=== Input ===

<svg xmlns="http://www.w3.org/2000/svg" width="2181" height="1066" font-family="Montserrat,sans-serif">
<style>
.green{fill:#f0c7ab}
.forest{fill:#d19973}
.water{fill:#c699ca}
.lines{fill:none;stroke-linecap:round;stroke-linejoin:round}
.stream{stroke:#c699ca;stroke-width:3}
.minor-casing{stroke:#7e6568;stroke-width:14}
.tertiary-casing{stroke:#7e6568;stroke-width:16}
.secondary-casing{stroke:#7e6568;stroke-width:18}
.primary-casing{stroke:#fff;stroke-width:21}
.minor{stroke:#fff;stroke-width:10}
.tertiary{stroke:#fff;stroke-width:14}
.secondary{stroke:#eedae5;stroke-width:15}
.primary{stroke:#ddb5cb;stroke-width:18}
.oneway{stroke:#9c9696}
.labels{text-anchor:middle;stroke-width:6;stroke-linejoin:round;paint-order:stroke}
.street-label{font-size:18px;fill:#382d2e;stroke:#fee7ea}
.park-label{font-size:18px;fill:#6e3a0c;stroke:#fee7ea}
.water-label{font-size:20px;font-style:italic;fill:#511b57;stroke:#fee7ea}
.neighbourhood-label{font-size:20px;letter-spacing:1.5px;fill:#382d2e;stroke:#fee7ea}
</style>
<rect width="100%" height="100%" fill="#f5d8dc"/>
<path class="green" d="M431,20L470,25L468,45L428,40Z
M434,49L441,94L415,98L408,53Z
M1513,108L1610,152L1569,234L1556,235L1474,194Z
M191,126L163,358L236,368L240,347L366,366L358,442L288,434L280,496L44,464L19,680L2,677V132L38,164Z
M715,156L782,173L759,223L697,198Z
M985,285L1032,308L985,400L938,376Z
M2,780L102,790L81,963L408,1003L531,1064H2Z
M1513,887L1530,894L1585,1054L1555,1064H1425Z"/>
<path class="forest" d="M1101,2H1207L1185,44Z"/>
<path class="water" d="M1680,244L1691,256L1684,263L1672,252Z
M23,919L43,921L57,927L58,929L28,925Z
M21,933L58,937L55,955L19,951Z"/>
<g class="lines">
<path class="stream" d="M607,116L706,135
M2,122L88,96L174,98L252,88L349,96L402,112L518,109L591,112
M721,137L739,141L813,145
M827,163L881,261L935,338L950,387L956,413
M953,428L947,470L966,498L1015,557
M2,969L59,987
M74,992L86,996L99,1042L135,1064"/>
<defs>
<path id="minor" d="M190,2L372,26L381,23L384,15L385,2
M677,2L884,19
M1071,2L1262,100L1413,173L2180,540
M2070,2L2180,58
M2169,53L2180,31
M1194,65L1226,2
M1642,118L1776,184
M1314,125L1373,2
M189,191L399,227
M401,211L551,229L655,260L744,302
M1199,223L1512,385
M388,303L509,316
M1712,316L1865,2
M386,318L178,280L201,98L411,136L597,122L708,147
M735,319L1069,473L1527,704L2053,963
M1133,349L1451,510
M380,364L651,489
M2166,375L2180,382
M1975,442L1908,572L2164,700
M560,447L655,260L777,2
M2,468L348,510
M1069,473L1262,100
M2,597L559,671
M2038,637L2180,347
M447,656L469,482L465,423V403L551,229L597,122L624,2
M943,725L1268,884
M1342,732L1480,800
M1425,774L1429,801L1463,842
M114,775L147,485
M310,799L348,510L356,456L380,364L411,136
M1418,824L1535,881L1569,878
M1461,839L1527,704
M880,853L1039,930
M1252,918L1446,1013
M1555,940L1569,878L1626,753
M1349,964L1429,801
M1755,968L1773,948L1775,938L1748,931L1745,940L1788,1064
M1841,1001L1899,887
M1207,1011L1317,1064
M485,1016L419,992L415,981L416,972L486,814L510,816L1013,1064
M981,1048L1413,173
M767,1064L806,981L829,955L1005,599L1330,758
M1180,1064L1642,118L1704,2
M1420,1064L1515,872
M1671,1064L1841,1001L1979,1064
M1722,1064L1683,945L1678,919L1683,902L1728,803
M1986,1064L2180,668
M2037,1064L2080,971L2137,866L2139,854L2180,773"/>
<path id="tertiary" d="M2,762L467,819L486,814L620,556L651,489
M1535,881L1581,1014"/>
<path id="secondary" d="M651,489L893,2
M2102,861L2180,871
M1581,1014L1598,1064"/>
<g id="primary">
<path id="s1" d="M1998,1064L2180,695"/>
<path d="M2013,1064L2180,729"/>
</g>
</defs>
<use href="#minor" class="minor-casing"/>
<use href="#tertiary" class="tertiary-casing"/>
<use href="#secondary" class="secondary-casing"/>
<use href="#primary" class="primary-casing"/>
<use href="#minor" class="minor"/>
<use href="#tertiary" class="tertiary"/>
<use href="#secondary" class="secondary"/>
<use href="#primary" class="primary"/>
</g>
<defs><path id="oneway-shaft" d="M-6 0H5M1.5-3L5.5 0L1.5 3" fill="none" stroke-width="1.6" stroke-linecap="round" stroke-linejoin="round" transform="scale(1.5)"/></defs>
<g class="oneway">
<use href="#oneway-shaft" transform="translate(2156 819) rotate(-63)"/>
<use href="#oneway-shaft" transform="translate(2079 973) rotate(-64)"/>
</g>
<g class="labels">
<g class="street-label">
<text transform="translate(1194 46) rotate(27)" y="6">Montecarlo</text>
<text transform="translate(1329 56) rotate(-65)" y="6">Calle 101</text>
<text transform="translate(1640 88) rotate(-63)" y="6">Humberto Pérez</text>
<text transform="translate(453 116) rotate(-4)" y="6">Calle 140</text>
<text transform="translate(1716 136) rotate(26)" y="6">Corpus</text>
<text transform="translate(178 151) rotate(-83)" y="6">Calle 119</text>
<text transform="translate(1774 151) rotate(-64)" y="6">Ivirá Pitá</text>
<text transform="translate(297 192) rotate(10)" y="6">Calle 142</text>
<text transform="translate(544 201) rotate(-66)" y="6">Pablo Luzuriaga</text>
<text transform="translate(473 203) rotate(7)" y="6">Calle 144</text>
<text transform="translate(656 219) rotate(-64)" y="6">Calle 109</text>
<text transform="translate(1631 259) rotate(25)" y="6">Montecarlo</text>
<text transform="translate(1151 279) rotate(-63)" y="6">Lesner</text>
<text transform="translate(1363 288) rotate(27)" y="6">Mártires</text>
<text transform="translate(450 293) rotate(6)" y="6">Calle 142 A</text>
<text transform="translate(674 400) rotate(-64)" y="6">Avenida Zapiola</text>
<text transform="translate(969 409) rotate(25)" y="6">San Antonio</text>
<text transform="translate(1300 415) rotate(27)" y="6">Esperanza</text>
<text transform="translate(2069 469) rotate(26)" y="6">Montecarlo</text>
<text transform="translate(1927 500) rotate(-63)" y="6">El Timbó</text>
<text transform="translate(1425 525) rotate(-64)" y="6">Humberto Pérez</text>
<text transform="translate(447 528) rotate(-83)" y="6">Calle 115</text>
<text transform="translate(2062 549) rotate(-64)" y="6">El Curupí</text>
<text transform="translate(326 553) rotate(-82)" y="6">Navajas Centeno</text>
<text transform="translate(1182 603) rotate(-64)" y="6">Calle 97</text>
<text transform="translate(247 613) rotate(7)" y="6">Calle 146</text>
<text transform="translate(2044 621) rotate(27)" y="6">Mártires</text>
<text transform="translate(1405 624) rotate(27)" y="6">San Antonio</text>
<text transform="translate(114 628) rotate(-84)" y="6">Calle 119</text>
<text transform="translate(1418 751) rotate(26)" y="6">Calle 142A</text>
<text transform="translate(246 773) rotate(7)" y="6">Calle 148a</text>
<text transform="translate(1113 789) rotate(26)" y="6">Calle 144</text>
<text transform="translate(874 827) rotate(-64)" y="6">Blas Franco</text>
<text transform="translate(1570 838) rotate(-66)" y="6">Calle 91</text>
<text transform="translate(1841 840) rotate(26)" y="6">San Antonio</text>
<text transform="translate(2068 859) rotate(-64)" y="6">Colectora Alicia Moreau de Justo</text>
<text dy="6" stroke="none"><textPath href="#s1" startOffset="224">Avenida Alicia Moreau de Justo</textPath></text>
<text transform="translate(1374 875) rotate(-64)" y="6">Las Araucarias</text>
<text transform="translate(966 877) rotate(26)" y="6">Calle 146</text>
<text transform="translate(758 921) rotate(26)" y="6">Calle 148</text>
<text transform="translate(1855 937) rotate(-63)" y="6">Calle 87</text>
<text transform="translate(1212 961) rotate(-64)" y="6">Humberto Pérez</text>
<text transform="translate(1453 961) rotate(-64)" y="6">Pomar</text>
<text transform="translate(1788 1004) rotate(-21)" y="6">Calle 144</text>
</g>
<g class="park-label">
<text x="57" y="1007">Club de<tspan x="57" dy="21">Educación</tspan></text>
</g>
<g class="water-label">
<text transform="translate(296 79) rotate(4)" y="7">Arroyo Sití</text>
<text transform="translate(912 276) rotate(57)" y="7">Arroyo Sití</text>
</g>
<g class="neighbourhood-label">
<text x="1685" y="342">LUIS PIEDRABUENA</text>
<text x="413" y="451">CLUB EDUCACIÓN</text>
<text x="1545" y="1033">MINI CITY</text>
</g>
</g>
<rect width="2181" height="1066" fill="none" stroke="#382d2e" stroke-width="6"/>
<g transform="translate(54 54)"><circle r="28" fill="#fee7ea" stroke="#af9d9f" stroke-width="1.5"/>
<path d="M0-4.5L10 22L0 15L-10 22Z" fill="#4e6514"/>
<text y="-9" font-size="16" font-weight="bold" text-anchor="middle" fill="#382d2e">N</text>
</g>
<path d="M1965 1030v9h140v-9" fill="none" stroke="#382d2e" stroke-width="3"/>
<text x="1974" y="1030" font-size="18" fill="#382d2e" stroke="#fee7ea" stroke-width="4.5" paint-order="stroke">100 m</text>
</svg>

===

## Task goal
A complete answer gives every line of the data that includes "middle".

## Response to the task
.labels{text-anchor:middle;stroke-width:6;stroke-linejoin:round;paint-order:stroke}
<text y="-9" font-size="16" font-weight="bold" text-anchor="middle" fill="#382d2e">N</text>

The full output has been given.